-------- Document section --------

Community Corner
Dist. 218 Knew Employee Was An Alleged 'Peeping Tom:' Lawsuit
New lawsuit claims Dist. 218 had received earlier complaints about an employee being an alleged locker room peeper before his 2015 arrest.

OAK LAWN, IL -- The attorney for a 16-year-old girl and her parents has filed a lawsuit in Cook County Circuit Court over claims that CHSD 218 ignored past warnings about a Richards High School employee accused of locker room peeping. Raymond Van Syckle, 32, of Joliet, is charged with possession of child pornography and unauthorized video recording of a minor. Prosecutors allege that Van Syckle secretly recorded the girl on Oct. 30, 2015, as she changed clothes in the locker room at Richards High School in Oak Lawn. Van Syckle’s criminal case is currently before Cook County Judge Kerry Kennedy in Bridgeview.

-------- Excerpted data --------

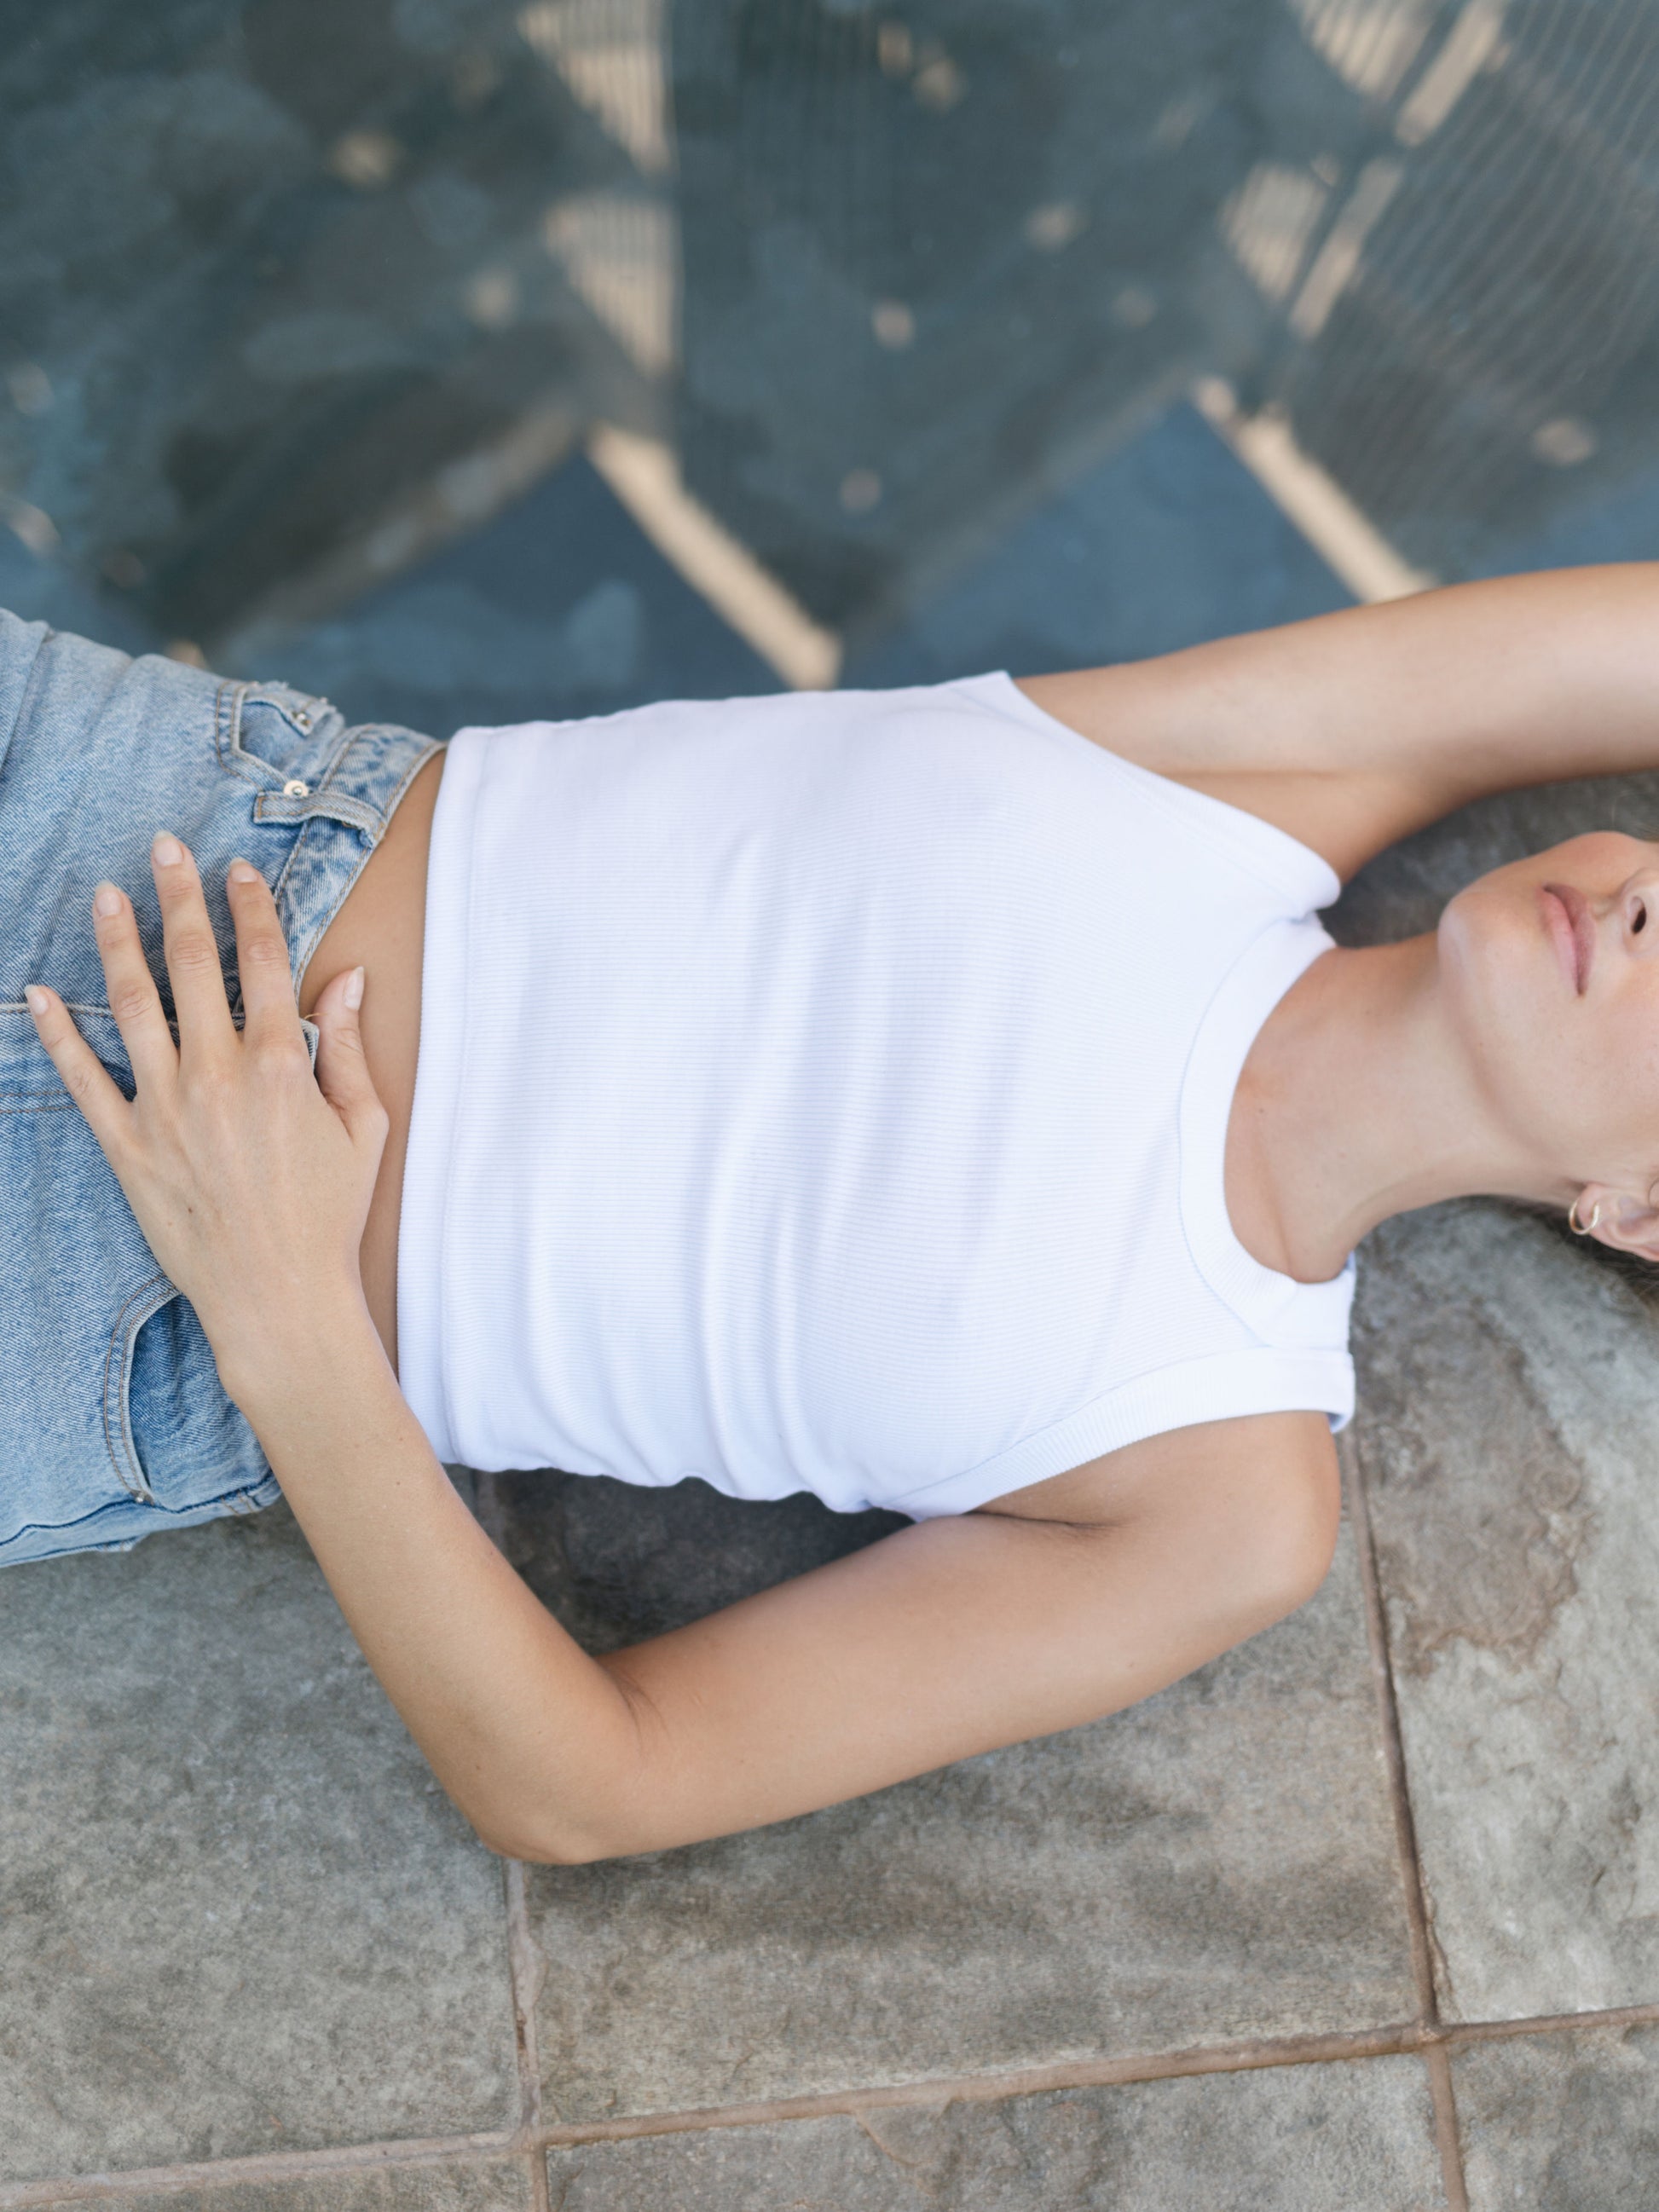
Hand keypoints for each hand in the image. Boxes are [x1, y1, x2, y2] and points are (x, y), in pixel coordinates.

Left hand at [26, 831, 389, 1401]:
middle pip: (192, 964)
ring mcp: (166, 1108)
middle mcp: (217, 1074)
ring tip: (105, 895)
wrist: (278, 1296)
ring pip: (133, 1005)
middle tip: (164, 849)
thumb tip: (349, 981)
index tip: (238, 872)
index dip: (250, 908)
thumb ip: (350, 1049)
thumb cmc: (329, 1215)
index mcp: (281, 1064)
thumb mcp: (365, 1128)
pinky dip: (59, 1034)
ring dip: (117, 942)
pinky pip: (85, 1078)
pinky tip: (42, 995)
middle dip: (178, 898)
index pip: (263, 962)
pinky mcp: (128, 1146)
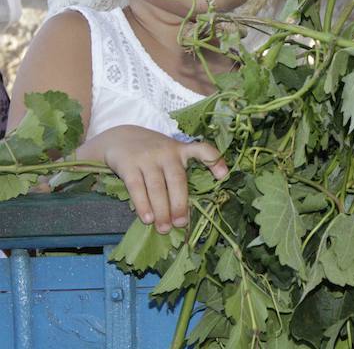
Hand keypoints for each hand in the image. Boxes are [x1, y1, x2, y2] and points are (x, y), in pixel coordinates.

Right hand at [79, 125, 226, 233]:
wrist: (118, 137)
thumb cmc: (151, 153)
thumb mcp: (170, 152)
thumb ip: (180, 171)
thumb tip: (186, 209)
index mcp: (181, 149)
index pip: (201, 150)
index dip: (214, 161)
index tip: (223, 176)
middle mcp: (166, 152)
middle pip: (177, 180)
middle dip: (180, 203)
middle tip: (181, 224)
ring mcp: (147, 158)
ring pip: (157, 187)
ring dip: (161, 210)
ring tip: (164, 228)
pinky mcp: (128, 164)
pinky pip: (137, 187)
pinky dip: (142, 204)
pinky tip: (147, 218)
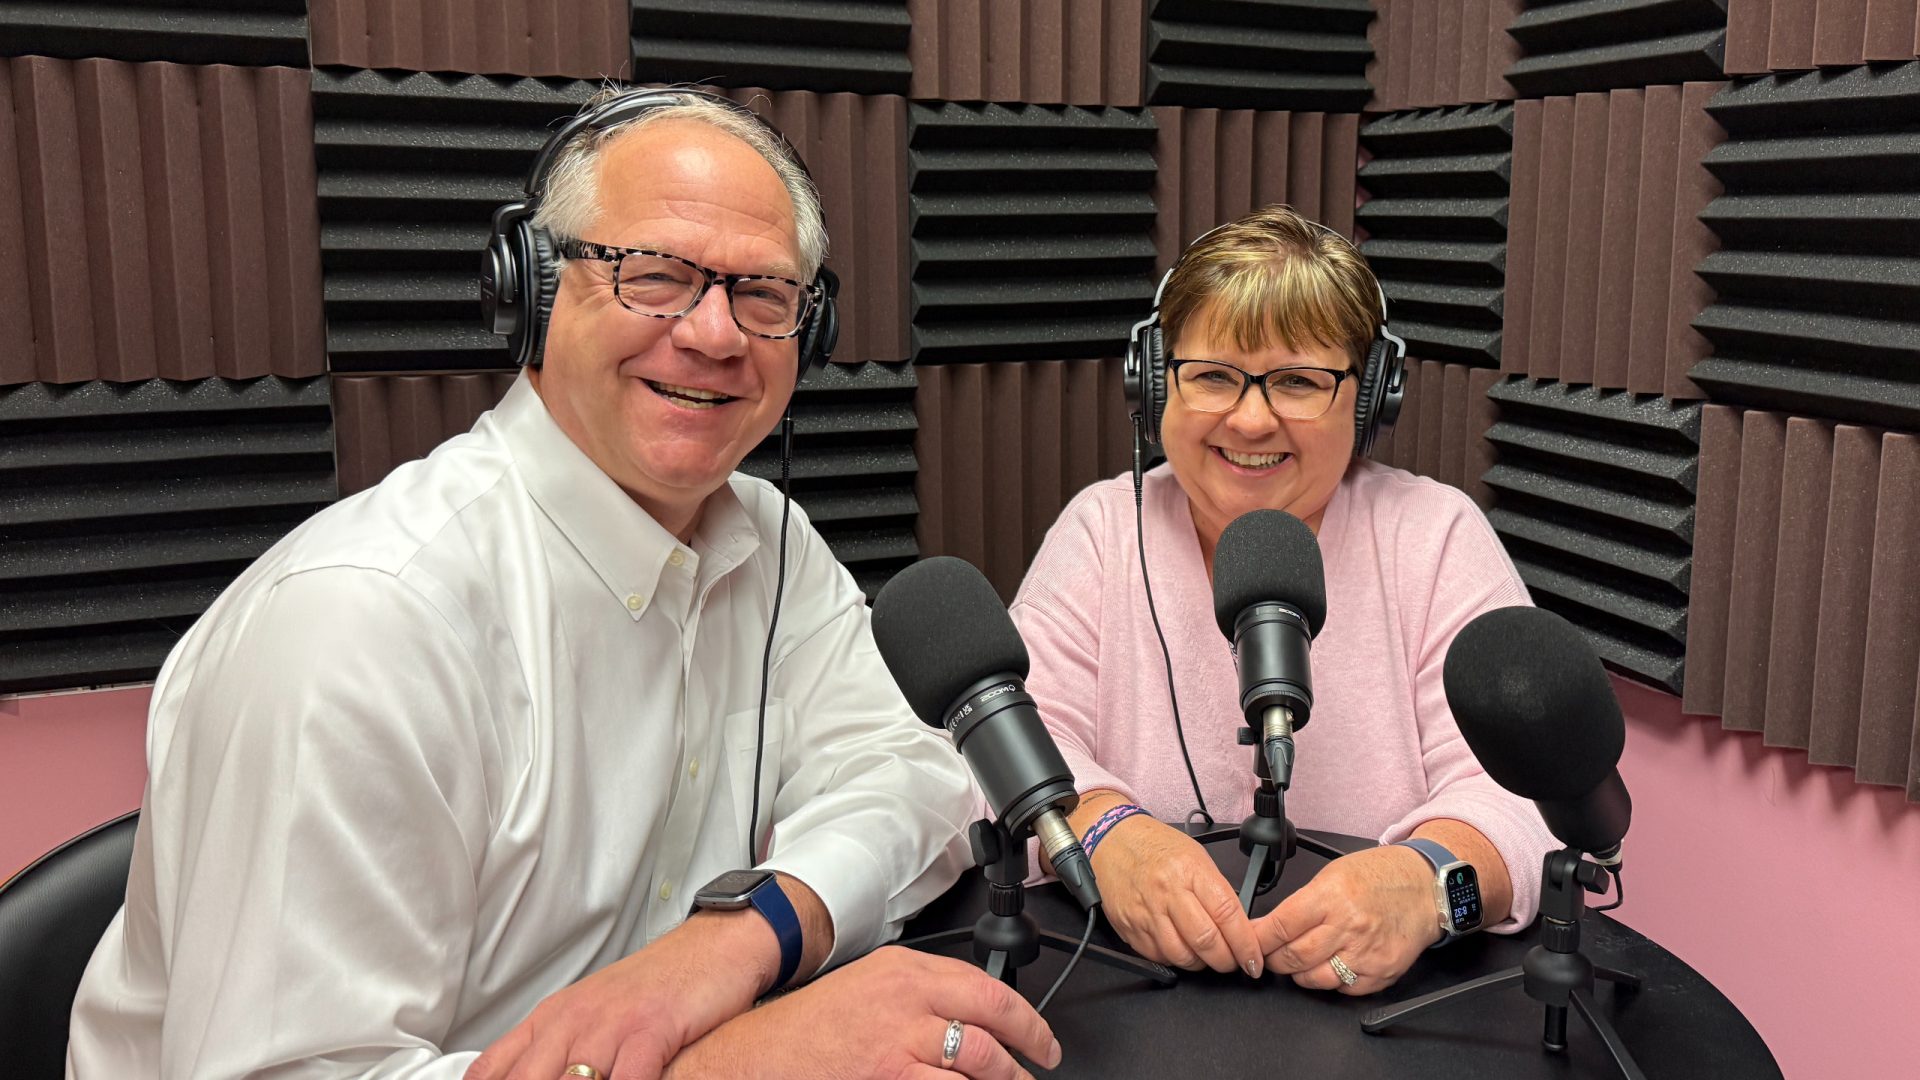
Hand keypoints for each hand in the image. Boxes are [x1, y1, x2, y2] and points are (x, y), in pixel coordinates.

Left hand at [466, 912, 775, 1079]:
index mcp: (552, 1018)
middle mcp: (573, 1021)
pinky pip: (630, 1079)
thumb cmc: (659, 985)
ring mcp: (611, 1023)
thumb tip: (525, 1075)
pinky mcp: (652, 1028)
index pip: (491, 1070)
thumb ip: (556, 1050)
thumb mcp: (595, 1014)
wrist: (715, 944)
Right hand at [664, 946, 1060, 1078]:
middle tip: (1039, 1066)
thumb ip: (918, 993)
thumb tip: (969, 1013)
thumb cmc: (805, 1031)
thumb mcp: (865, 986)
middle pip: (993, 1024)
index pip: (987, 987)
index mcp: (903, 972)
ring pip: (982, 1066)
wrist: (756, 1059)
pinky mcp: (890, 1079)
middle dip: (1028, 1052)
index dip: (1026, 1018)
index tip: (1042, 1038)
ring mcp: (900, 1046)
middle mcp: (907, 1003)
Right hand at [1089, 813, 1263, 975]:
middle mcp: (1167, 892)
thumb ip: (1217, 891)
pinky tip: (1180, 948)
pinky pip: (1158, 956)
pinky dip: (1174, 959)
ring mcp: (1146, 912)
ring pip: (1182, 956)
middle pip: (1206, 941)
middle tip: (1234, 962)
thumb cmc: (1157, 847)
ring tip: (1207, 956)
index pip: (1227, 914)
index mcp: (1190, 871)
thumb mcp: (1197, 857)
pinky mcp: (1129, 927)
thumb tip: (1238, 926)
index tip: (1254, 958)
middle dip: (1227, 960)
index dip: (1245, 943)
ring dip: (1201, 963)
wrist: (1113, 840)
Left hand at [1254, 844, 1438, 994]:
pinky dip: (1330, 982)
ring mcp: (1366, 953)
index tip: (1248, 943)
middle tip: (1269, 954)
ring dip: (1298, 974)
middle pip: (1293, 957)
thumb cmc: (1380, 876)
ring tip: (1298, 962)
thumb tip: (1269, 925)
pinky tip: (1329, 967)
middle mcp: (1348, 927)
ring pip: (1315, 979)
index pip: (1280, 926)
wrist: (1426, 888)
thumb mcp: (1332, 874)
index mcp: (1331, 896)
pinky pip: (1344, 989)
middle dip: (1273, 959)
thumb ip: (1301, 902)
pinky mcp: (1381, 972)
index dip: (1257, 939)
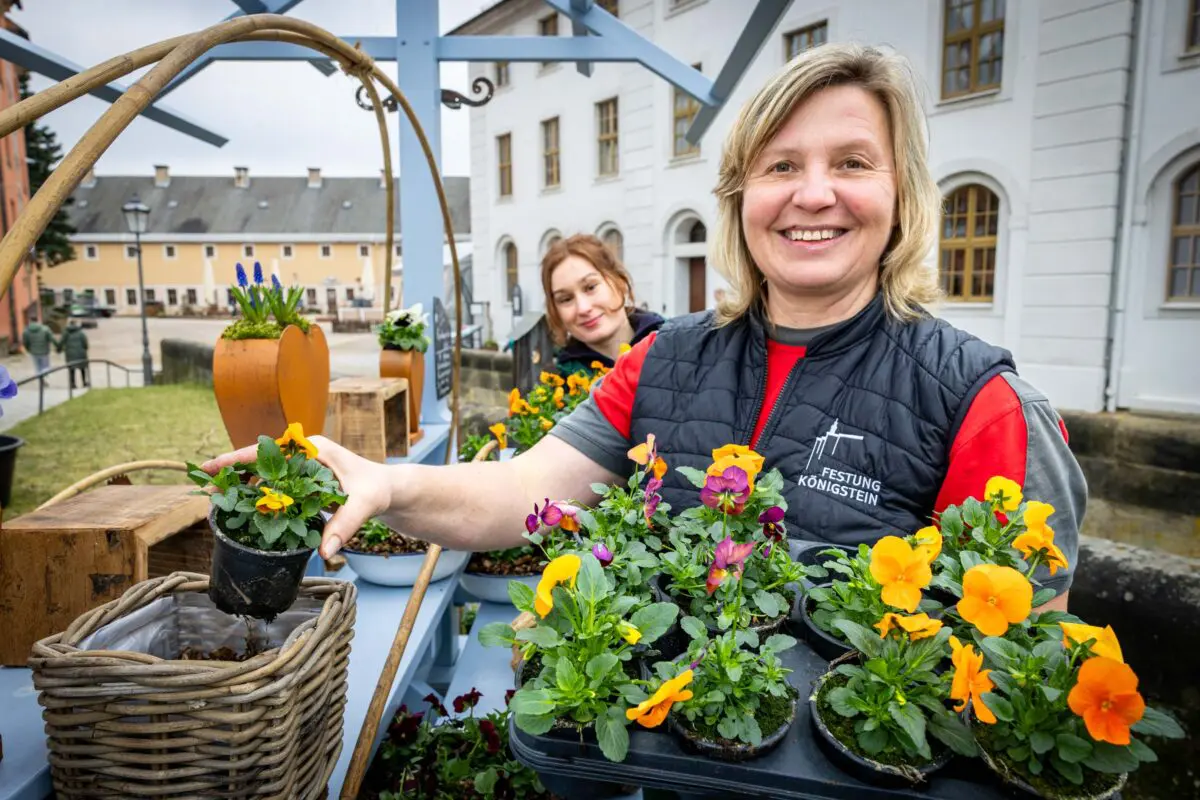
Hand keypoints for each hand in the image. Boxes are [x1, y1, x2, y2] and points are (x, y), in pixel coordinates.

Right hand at [200, 435, 392, 558]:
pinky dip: (260, 497)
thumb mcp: (363, 505)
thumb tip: (325, 552)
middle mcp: (303, 454)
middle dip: (233, 475)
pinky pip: (275, 487)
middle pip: (259, 462)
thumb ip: (344, 526)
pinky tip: (245, 512)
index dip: (235, 458)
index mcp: (312, 449)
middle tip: (208, 492)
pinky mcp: (302, 481)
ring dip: (244, 488)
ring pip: (264, 475)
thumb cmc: (377, 490)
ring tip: (220, 504)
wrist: (389, 490)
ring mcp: (301, 467)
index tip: (209, 465)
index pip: (267, 450)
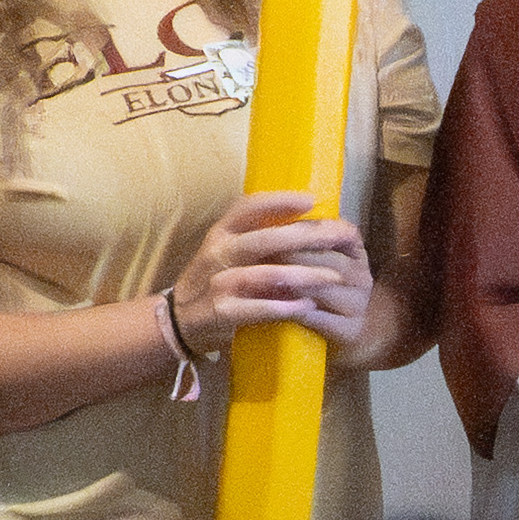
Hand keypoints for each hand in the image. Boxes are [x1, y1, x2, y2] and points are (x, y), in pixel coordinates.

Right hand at [172, 186, 375, 356]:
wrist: (179, 319)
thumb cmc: (213, 279)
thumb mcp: (226, 250)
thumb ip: (256, 237)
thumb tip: (306, 224)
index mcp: (221, 232)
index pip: (248, 207)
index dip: (279, 201)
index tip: (312, 200)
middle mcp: (218, 253)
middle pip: (265, 239)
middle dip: (307, 237)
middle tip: (340, 236)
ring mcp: (218, 283)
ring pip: (264, 274)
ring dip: (303, 275)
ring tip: (333, 277)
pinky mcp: (221, 312)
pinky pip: (256, 309)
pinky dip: (283, 307)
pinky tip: (307, 306)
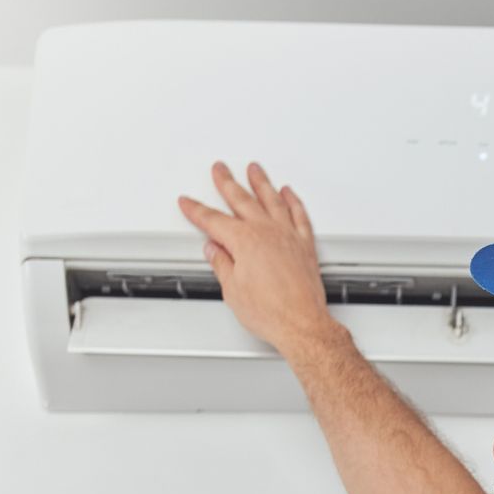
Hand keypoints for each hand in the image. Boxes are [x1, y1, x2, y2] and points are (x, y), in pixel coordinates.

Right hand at [177, 161, 332, 356]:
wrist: (302, 324)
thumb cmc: (271, 312)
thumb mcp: (232, 290)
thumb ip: (222, 265)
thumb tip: (215, 251)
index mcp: (244, 241)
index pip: (213, 220)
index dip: (197, 210)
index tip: (188, 202)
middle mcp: (267, 233)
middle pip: (242, 200)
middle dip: (227, 182)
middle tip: (219, 169)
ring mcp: (288, 237)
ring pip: (272, 200)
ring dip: (261, 182)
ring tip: (254, 168)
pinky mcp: (305, 246)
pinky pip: (299, 215)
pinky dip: (293, 201)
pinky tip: (288, 193)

--------

## [Tasks to perform]
(a) In the article on the Dist. 218 lawsuit, in which court was the lawsuit filed?
(b) Go on with the article on the Dist. 218 lawsuit, starting after its final sentence.
The items were drawn from a separate source.

## [Task responses]
(a) Cook County Circuit Court.

(b)
According to the charges, Van Syckle was an eight-year employee of Dist. 218, where he worked as the pool manager and assistant varsity girls volleyball coach for Richards High School in Oak Lawn. He was not a certified teacher. The morning of Oct. 30, 2015, he asked the then 14-year-old girl if she could leave swimming class early to deliver some contracts for him to the athletic director. When it came time for the student to deliver the documents, Van Syckle excused her early from class.
Prosecutors said during his 2015 bond hearing that Van Syckle warned the girl not to change in the stall area of the locker room because the floor had recently been treated with chemicals that could burn her feet. As the student was changing into her street clothes, she noticed a cell phone pointing directly at her above some curtains of a window to a storage area directly across from where she was dressing. The girl told police she saw Van Syckle leaving the storage room, so she hid in a bathroom stall. The other students returned to the locker room after their swim class was dismissed. The frightened teen told her friend what had happened. When the girls heard Van Syckle calling her name, the prosecutor said they ran to the dean’s office. Van Syckle was arrested a few days later on Nov. 1, 2015.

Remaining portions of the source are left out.